The study, published in the journal, JAMA Network Open, was conducted by researchers at the University of California, Riverside and Georgetown University. The researchers set out to discover how wealth impacted mortality disparities when compared to other socioeconomic factors.

Researchers designed a population-based cohort study, beginning in 1995 and following mortality rates of participants for approximately 18 years. The study, completed in November of 2021, was made up of 6,320 noninstitutionalized, English-speaking adults aged 25 to 74 years old living in the United States. Participants were asked to complete a questionnaire via a phone interview which assessed childhood socioeconomic status, education, occupation, income, wealth, and smoking history. Researchers then compared the questionnaire responses to mortality rates.

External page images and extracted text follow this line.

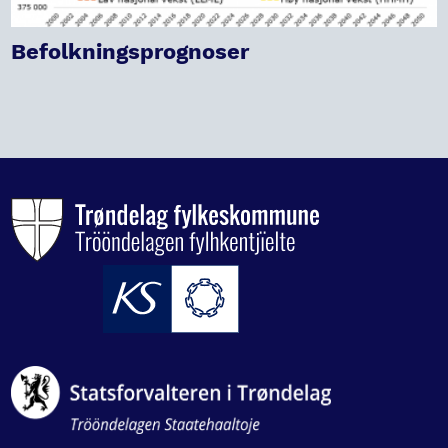
Befolkningsprognoser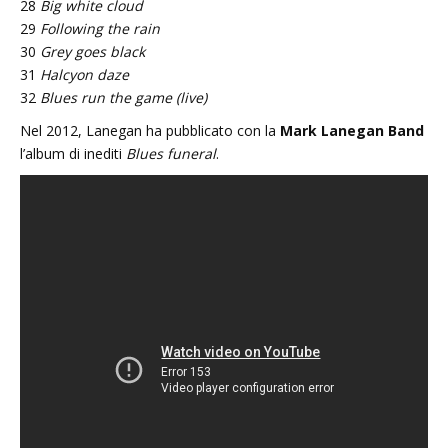
28
Big white cloud
29
Following the rain
30
Grey goes black
31
Halcyon daze
32
Blues run the game (live)
Nel 2012, Lanegan ha pubblicato con la
Mark Lanegan Band
l’album di inediti
Blues funeral
.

The study’s results showed that while Americans with a net worth of $300,000 or more lived longer than those with no assets, an individual’s lifespan was more dependent on their smoking history than wealth. Researchers found that the likelihood of an individual with $300,000 or more surviving from age 65 to 85 years old was 19 percentage points higher than someone with no assets, however, the percentage point differential between smokers and nonsmokers was much higher at 37 percentage points.

"Our finding further confirmed that smoking shortens our lives and that abstaining from smoking might be cheaper and more effective for living longer,” said Chioun Lee, PhD, an assistant professor of sociology at UC Riverside.

This study’s findings suggest that an individual’s smoking history may dominate their wealth status, highlighting how much smoking impacts human health. According to researchers, while healthcare practitioners have no control over their patient’s wealth, they may be able to prolong their patient’s lifespan by discouraging smoking.